**Task**
Give every line from the start of the records through the line with "65: (605, 707)" as a JSON list of strings, one string per line, with blank lines and pictures left out.

(Absolute pixel coordinate data)

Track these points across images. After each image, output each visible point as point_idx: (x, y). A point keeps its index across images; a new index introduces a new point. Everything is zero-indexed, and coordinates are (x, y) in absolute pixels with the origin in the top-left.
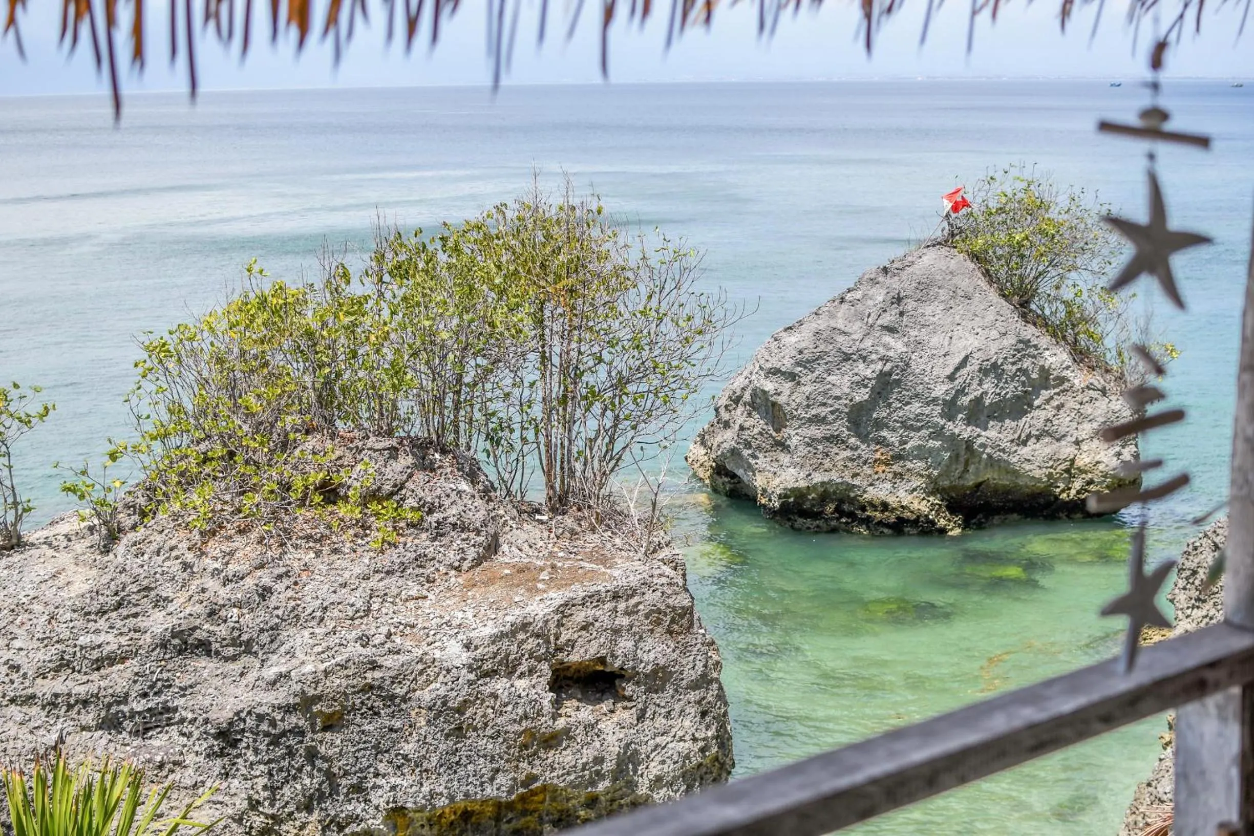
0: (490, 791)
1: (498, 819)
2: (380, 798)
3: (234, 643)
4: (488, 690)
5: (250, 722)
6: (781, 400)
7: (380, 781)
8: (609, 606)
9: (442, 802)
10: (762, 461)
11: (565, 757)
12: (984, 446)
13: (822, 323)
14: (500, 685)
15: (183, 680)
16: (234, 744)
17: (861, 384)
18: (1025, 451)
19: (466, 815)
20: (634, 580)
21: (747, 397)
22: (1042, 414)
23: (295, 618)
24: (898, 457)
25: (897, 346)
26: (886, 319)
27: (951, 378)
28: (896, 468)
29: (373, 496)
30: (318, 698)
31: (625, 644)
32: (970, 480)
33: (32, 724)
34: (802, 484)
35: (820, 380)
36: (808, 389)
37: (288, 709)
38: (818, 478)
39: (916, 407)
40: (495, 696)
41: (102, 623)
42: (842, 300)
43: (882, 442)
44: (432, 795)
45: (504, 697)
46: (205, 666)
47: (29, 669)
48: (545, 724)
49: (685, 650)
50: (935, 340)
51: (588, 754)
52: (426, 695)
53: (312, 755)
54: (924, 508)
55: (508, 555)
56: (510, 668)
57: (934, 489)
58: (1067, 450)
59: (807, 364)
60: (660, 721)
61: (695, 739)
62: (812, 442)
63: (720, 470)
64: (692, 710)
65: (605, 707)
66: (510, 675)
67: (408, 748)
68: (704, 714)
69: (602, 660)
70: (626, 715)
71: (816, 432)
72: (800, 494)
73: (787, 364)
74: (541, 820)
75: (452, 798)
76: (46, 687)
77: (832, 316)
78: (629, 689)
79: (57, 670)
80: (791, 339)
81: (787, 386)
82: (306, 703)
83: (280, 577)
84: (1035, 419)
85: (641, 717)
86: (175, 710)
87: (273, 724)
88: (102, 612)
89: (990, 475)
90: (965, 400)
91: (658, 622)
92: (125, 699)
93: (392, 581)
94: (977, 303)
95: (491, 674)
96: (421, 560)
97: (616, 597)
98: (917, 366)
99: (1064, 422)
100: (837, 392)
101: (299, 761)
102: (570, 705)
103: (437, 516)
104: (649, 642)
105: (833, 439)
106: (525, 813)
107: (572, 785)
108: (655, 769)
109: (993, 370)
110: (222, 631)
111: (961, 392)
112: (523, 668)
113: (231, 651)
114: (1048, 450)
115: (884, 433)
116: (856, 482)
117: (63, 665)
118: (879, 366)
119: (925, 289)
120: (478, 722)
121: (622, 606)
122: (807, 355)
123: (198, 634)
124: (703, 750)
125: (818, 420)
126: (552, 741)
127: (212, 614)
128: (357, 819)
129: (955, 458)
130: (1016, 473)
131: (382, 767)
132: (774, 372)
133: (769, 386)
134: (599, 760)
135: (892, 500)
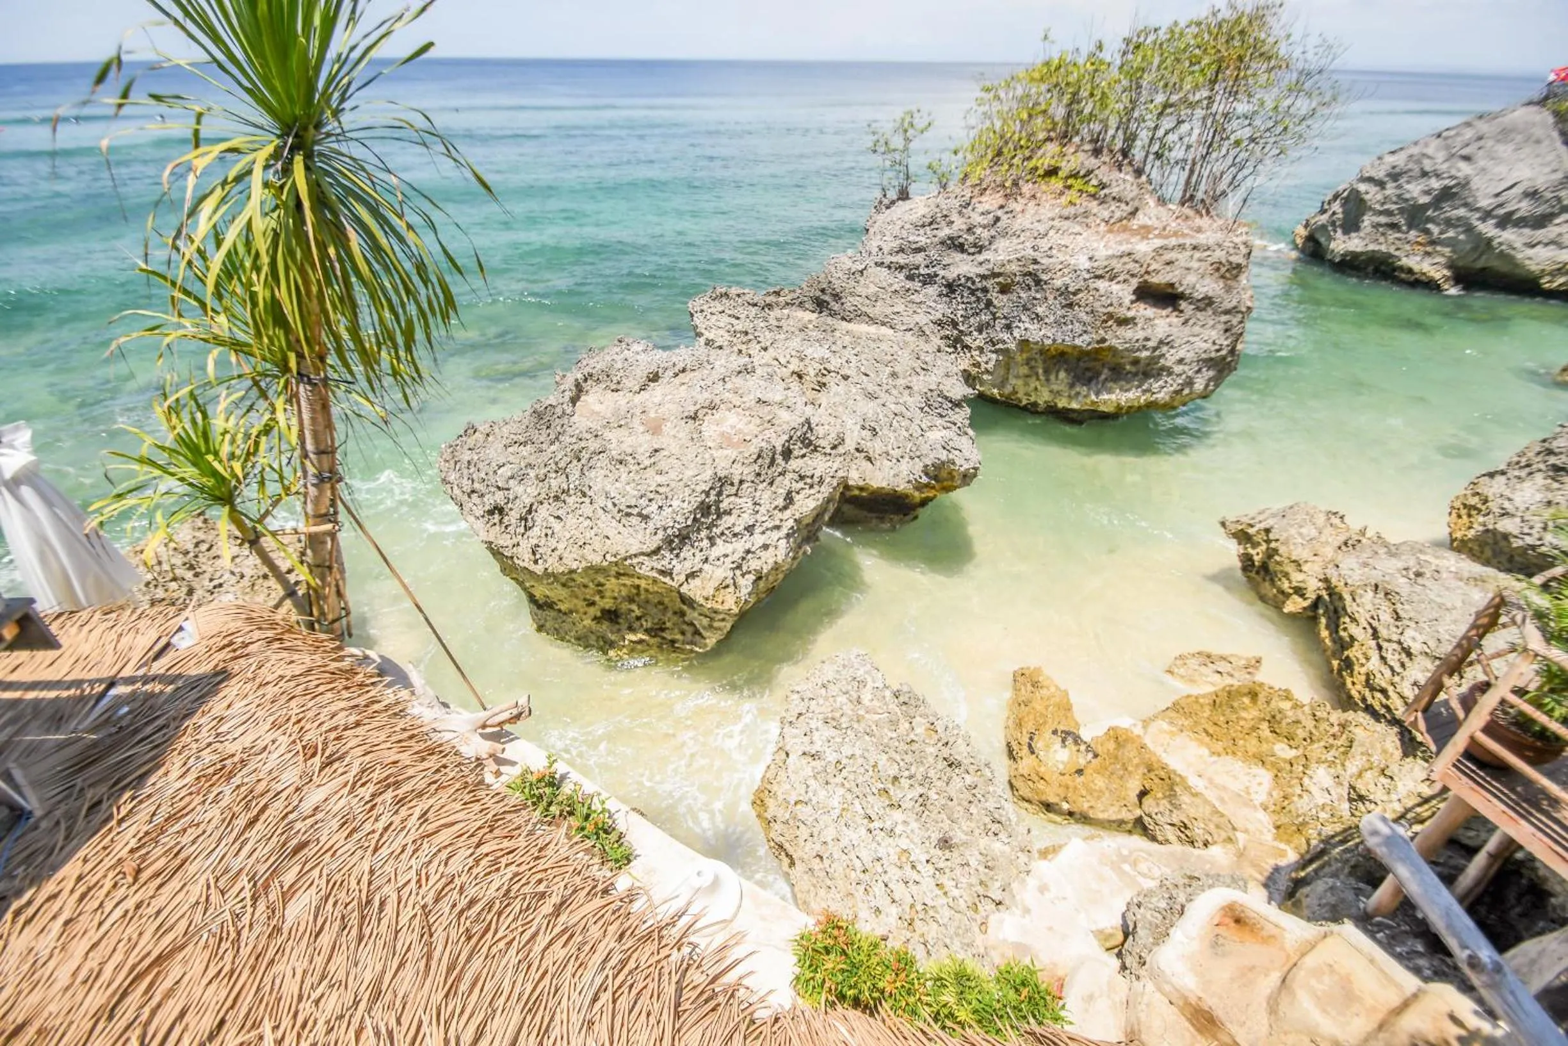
0: (1078, 342)
1: (1079, 360)
2: (1018, 333)
3: (975, 245)
4: (1092, 286)
5: (963, 280)
6: (1367, 197)
7: (1021, 325)
8: (1189, 253)
9: (1048, 342)
10: (1339, 234)
11: (1127, 333)
12: (1501, 244)
13: (1415, 150)
14: (1102, 285)
15: (946, 261)
16: (953, 292)
17: (1427, 193)
18: (1530, 252)
19: (1062, 354)
20: (1211, 242)
21: (1345, 195)
22: (1557, 230)
23: (1004, 234)
24: (1433, 243)
25: (1465, 169)
26: (1466, 151)
27: (1497, 195)
28: (1429, 249)
29: (1074, 175)
30: (1001, 274)
31: (1191, 279)
32: (1480, 264)
34: (1359, 250)
35: (1399, 187)
36: (1388, 192)
37: (984, 277)
38: (1371, 247)
39: (1462, 212)
40: (1097, 290)
41: (922, 231)
42: (1439, 136)
43: (1427, 232)
44: (1045, 337)
45: (1102, 292)
46: (958, 256)
47: (886, 250)
48: (1123, 313)
49: (1228, 289)
50: (1497, 169)
51: (1141, 335)
52: (1058, 283)
53: (989, 304)
54: (1437, 276)
55: (1141, 219)
56: (1112, 277)
57: (1450, 266)
59: (1395, 176)
60: (1197, 329)
61: (1214, 343)
62: (1376, 226)
63: (1311, 238)
64: (1221, 327)
65: (1164, 313)
66: (1111, 280)
67: (1040, 310)
68: (1226, 331)
69: (1172, 285)
70: (1175, 320)
71: (1383, 219)
72: (1355, 255)
73: (1380, 174)
74: (1103, 365)
75: (1054, 340)
76: (888, 259)
77: (1426, 145)
78: (1183, 305)
79: (897, 251)
80: (1390, 159)
81: (1375, 189)
82: (994, 276)
83: (1007, 213)
84: (1550, 232)
85: (1185, 323)
88: (923, 226)
89: (1495, 264)
90: (1501, 211)
91: (1218, 270)
93: (1067, 223)
94: (1544, 147)
95: (1100, 277)
96: (1086, 214)
97: (1195, 248)
98: (1475, 185)
100: (1408, 196)
101: (982, 306)
102: (1141, 306)
103: (1106, 191)
104: (1207, 280)
106: (1096, 360)
107: (1127, 349)
108: (1181, 354)
109: (1532, 194)
110: (971, 239)
111: (1501, 205)
112: (1121, 278)
113: (972, 250)
114: (1550, 254)
115: (1430, 226)
116: (1397, 253)
117: (902, 250)
118: (1446, 182)
120: (1082, 303)
121: (1197, 255)
122: (1397, 170)
123: (960, 240)
124: (1218, 351)
125: (1388, 213)
126: (1124, 322)
127: (969, 230)
128: (1004, 342)
129: (1475, 249)
130: (1517, 265)
131: (1023, 318)
132: (1370, 180)
133: (1362, 187)
134: (1147, 339)
135: (1416, 268)
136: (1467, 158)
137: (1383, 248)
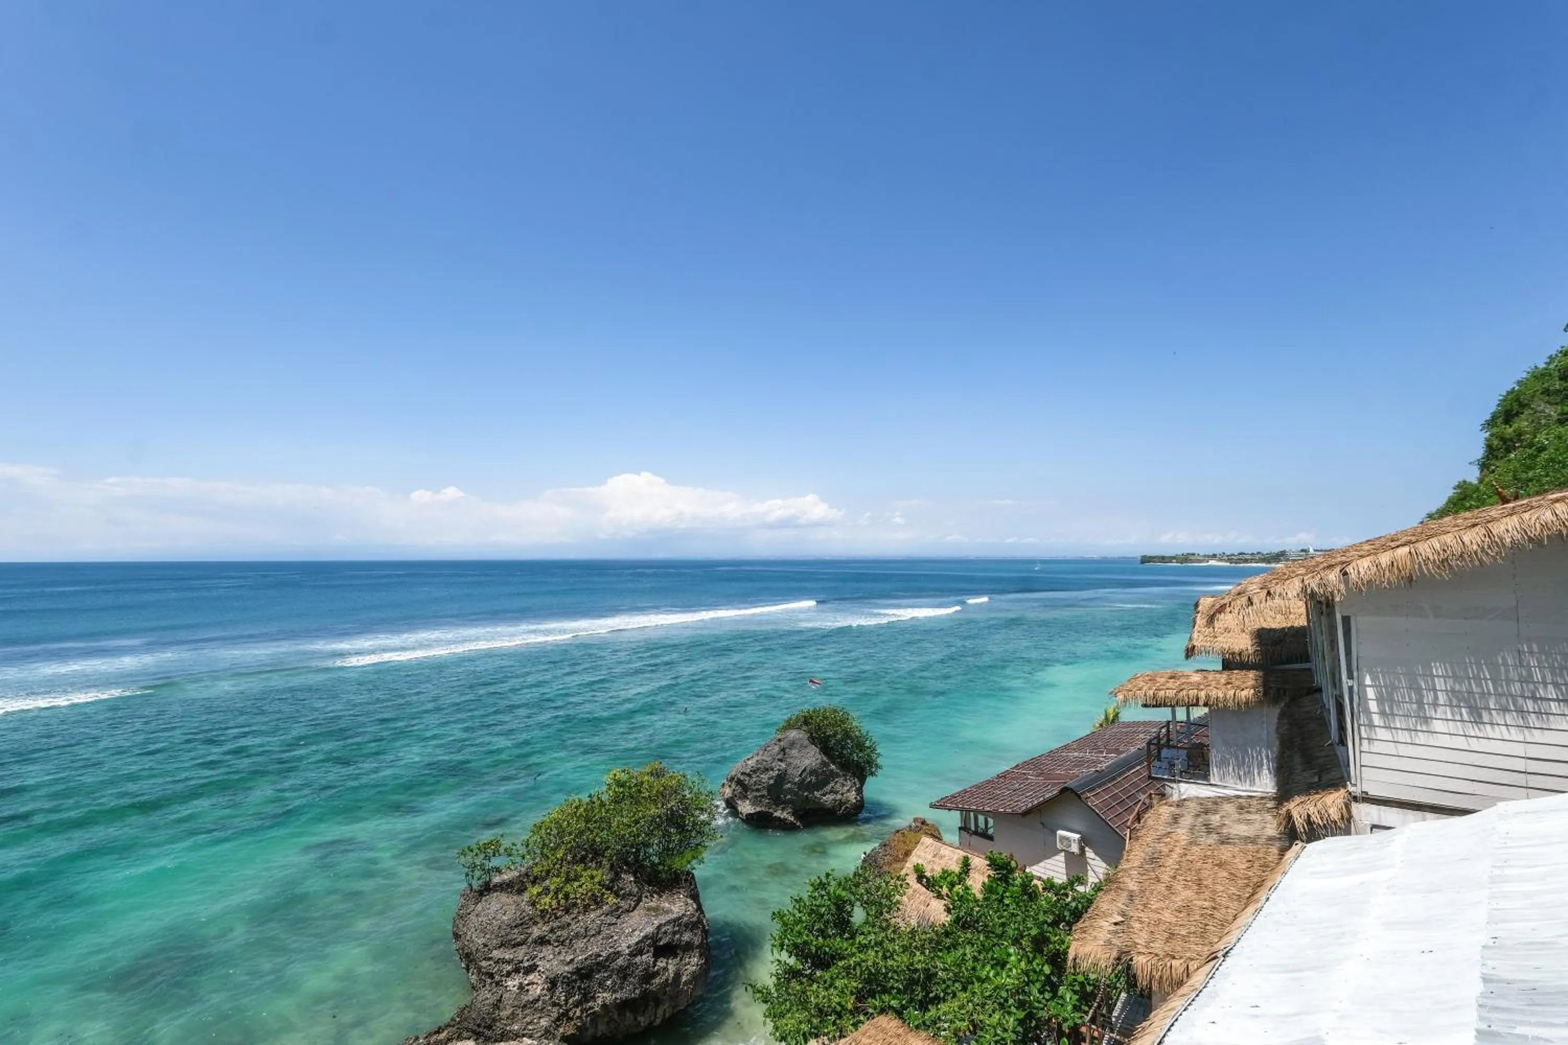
0: (633, 995)
2: (600, 1001)
3: (558, 941)
4: (634, 961)
5: (561, 977)
6: (746, 782)
7: (600, 995)
8: (672, 924)
9: (618, 1001)
10: (739, 802)
12: (811, 798)
13: (759, 758)
17: (772, 778)
18: (826, 798)
21: (736, 779)
22: (831, 786)
24: (783, 803)
25: (783, 765)
26: (780, 756)
27: (800, 775)
30: (582, 969)
31: (677, 936)
32: (807, 810)
33: (493, 991)
34: (753, 811)
35: (758, 776)
36: (754, 779)
37: (572, 973)
38: (758, 810)
39: (789, 785)
40: (636, 964)
41: (516, 931)
42: (766, 750)
43: (778, 798)
44: (616, 999)
45: (639, 963)
46: (548, 951)
48: (651, 970)
50: (795, 763)
52: (615, 965)
53: (579, 988)
54: (792, 819)
56: (640, 952)
57: (795, 813)
58: (839, 797)
59: (755, 772)
60: (687, 961)
62: (756, 798)
65: (670, 959)
66: (641, 955)
67: (609, 983)
69: (670, 943)
70: (677, 961)
71: (757, 794)
72: (752, 814)
73: (748, 771)
75: (621, 999)
77: (763, 756)
78: (678, 952)
79: (500, 947)
80: (749, 763)
81: (747, 778)
82: (578, 971)
83: (573, 919)
84: (828, 788)
85: (681, 961)
86: (538, 966)
87: (568, 979)
88: (516, 927)
89: (814, 807)
90: (805, 783)
92: (522, 962)
94: (808, 749)
95: (635, 956)
96: (617, 909)
97: (674, 921)
98: (789, 772)
99: (838, 786)
100: (763, 781)
101: (575, 991)
102: (659, 961)
104: (685, 935)
105: (763, 796)
106: (644, 1001)
107: (658, 991)
109: (814, 773)
111: (804, 780)
112: (645, 951)
113: (556, 944)
114: (833, 798)
115: (779, 795)
116: (770, 811)
118: (777, 772)
119: (792, 744)
120: (631, 973)
121: (676, 924)
122: (754, 769)
123: (547, 938)
125: (758, 790)
126: (653, 976)
129: (802, 803)
130: (823, 806)
131: (600, 991)
132: (743, 774)
133: (742, 778)
135: (781, 817)
136: (781, 760)
137: (763, 809)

**Reply**
[
  "Track these points across images. After each image, output each visible point as point_idx: (x, y). A point keeps its index across images; a new index introduces a new point. Everything is zero-indexed, and coordinates are (x, y) in absolute pixels with the origin in the top-left.",
  "0: (490, 791)",
  "1: (498, 819)",
  "2: (380, 798)",
  "3: (234, 643)",
  "4: (488, 690)",
  "5: (250, 722)",
  "6: (781, 400)",
  "7: (380, 781)",
  "8: (609, 606)",
  "9: (442, 802)",
  "10: (762, 461)",
  "11: (565, 757)",
  "12: (984, 446)",
  "13: (822, 323)",
  "14: (500, 685)",
  "15: (183, 680)",
  "16: (234, 744)",
  "17: (861, 384)",
  "18: (1025, 451)",
  "19: (466, 815)",
  "20: (634, 580)",
  "21: (747, 397)",
  "22: (1042, 414)",
  "23: (295, 618)",
  "24: (898, 457)",
  "25: (897, 346)",
  "26: (886, 319)",
  "27: (951, 378)",
  "28: (896, 468)",
  "29: (373, 496)",
  "30: (318, 698)",
  "31: (625, 644)",
  "32: (970, 480)",
  "33: (32, 724)",
  "34: (802, 484)",
  "35: (820, 380)",
  "36: (808, 389)",
  "37: (288, 709)",
  "38: (818, 478)",
  "39: (916, 407)",
  "40: (495, 696)",
  "41: (102, 623)",
  "42: (842, 300)",
  "43: (882, 442)",
  "44: (432, 795)",
  "45: (504, 697)",
  "46: (205, 666)",
  "47: (29, 669)",
  "48: (545, 724)",
  "49: (685, 650)",
  "50: (935, 340)",
  "51: (588, 754)",
  "52: (426, 695)",
  "53: (312, 755)",
  "54: (924, 508)",
  "55: (508, 555)",
  "56: (510, 668)",
  "57: (934, 489)",
  "58: (1067, 450)",
  "59: (807, 364)",
  "60: (660, 721)",
  "61: (695, 739)",
  "62: (812, 442)",
  "63: (720, 470)",
  "64: (692, 710)",
  "65: (605, 707)"
]